The effect of the tumour-forming disease, fibropapillomatosis, on the somatic growth dynamics of green turtles resident in the Pala'au foraging grounds (Moloka'i, Hawai'i) was evaluated using a Bayesian generalised additive mixed modelling approach. This regression model enabled us to account for fixed effects (fibropapilloma tumour severity), nonlinear covariate functional form (carapace size, sampling year) as well as random effects due to individual heterogeneity and correlation between repeated growth measurements on some turtles. Somatic growth rates were found to be nonlinear functions of carapace size and sampling year but were not a function of low-to-moderate tumour severity. On the other hand, growth rates were significantly lower for turtles with advanced fibropapillomatosis, which suggests a limited or threshold-specific disease effect. However, tumour severity was an increasing function of carapace size-larger turtles tended to have higher tumour severity scores, presumably due to longer exposure of larger (older) turtles to the factors that cause the disease. Hence turtles with advanced fibropapillomatosis tended to be the larger turtles, which confounds size and tumour severity in this study. But somatic growth rates for the Pala'au population have also declined since the mid-1980s (sampling year effect) while disease prevalence and severity increased from the mid-1980s before levelling off by the mid-1990s. It is unlikely that this decline was related to the increasing tumour severity because growth rates have also declined over the last 10-20 years for other green turtle populations resident in Hawaiian waters that have low or no disease prevalence. The declining somatic growth rate trends evident in the Hawaiian stock are more likely a density-dependent effect caused by a dramatic increase in abundance by this once-seriously-depleted stock since the mid-1980s. So despite increasing fibropapillomatosis risk over the last 20 years, only a limited effect on somatic growth dynamics was apparent and the Hawaiian green turtle stock continues to increase in abundance.

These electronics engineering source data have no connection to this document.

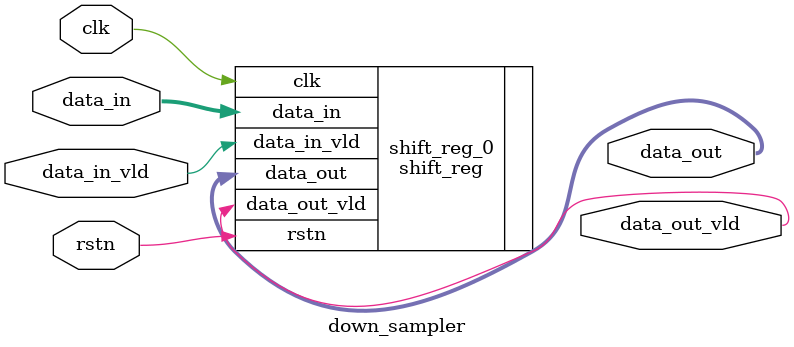
<source format=v>
`timescale 1ns/1ps


module down_sampler (clk, rstn, data_in, data_in_vld, data_out, data_out_vld);
    // parameters
    parameter DATA_WIDTH = 32;
    parameter DOWN_SAMPLER_BY = 10;
    
    // interfaces
    input clk;
    input rstn;
    input [DATA_WIDTH-1 : 0] data_in;
    input data_in_vld;
    output [DATA_WIDTH-1 : 0] data_out;
    output data_out_vld;

    // implemantaion
    
    shift_reg shift_reg_0 (
        .clk(clk),
        .rstn(rstn),
        .data_in(data_in),
        .data_in_vld(data_in_vld),
        .data_out(data_out),
        .data_out_vld(data_out_vld)
    );

endmodule

</source>
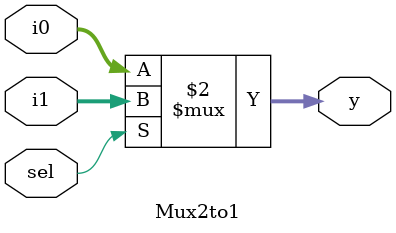
<source format=v>
module Mux2to1 #(parameter N = 32) (
	i0, i1, 
	sel, 
	y
);
	input [N-1:0] i0, i1;
	input sel;
	output [N-1:0] y;

	assign y = (sel==1'b1) ? i1 : i0;

endmodule

</source>
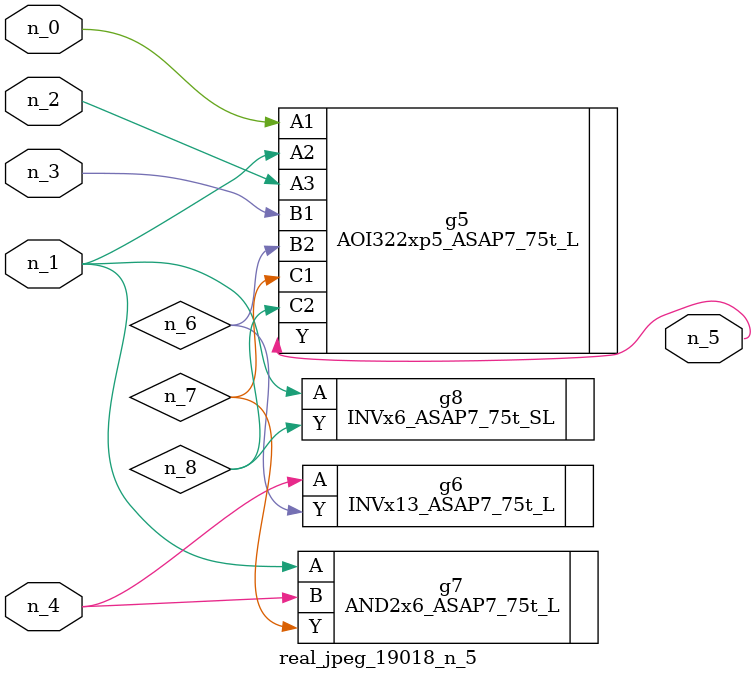
<source format=v>
module real_jpeg_19018_n_5 (n_4, n_0, n_1, n_2, n_3, n_5);

input n_4;
input n_0;
input n_1;
input n_2;
input n_3;

output n_5;

wire n_8;
wire n_6;
wire n_7;

AOI322xp5_ASAP7_75t_L g5 ( 
.A1(n_0),
.A2(n_1),
.A3(n_2),
.B1(n_3),
.B2(n_6),
.C1(n_7),
.C2(n_8),
.Y(n_5)
);

AND2x6_ASAP7_75t_L g7 ( 
.A(n_1),
.B(n_4),
.Y(n_7)
);

INVx6_ASAP7_75t_SL g8 ( 
.A(n_1),
.Y(n_8)
);

INVx13_ASAP7_75t_L g6 ( 
.A(n_4),
.Y(n_6)
);


endmodule
</source>
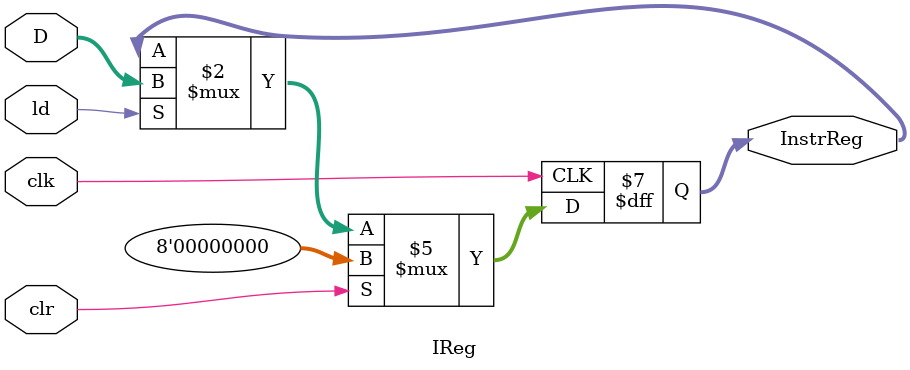
<source format=v>
module IReg (clk, ld, clr, D, InstrReg);
		input clk, ld, clr;
		input [7:0] D;
		output reg [7:0] InstrReg;
		
		always @ (posedge clk) begin
			if (clr) InstrReg <= 0;
			else if (ld) InstrReg <= D;
		end
		
endmodule

</source>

Evaluating trends in abundance of immature green turtles, Chelonia mydas, in the Greater Caribbean

Many long-lived marine species exhibit life history traits. that make them more vulnerable to overexploitation. Accurate population trend analysis is essential for development and assessment of management plans for these species. However, because many of these species disperse over large geographic areas, have life stages inaccessible to human surveyors, and/or undergo complex developmental migrations, data on trends in abundance are often available for only one stage of the population, usually breeding adults. The green turtle (Chelonia mydas) is one of these long-lived species for which population trends are based almost exclusively on either numbers of females that emerge to nest or numbers of nests deposited each year on geographically restricted beaches. In this study, we generated estimates of annual abundance for juvenile green turtles at two foraging grounds in the Bahamas based on long-term capture-mark-recapture (CMR) studies at Union Creek (24 years) and Conception Creek (13 years), using a two-stage approach. First, we estimated recapture probabilities from CMR data using the Cormack-Jolly-Seber models in the software program MARK; second, we estimated annual abundance of green turtles. at both study sites using the recapture probabilities in a Horvitz-Thompson type estimation procedure. Green turtle abundance did not change significantly in Conception Creek, but, in Union Creek, green turtle abundance had successive phases of significant increase, significant decrease, and stability. These changes in abundance resulted from changes in immigration, not survival or emigration. The trends in abundance on the foraging grounds did not conform to the significantly increasing trend for the major nesting population at Tortuguero, Costa Rica. This disparity highlights the challenges of assessing population-wide trends of green turtles and other long-lived species. The best approach for monitoring population trends may be a combination of (1) extensive surveys to provide data for large-scale trends in relative population abundance, and (2) intensive surveys, using CMR techniques, to estimate absolute abundance and evaluate the demographic processes' driving the trends.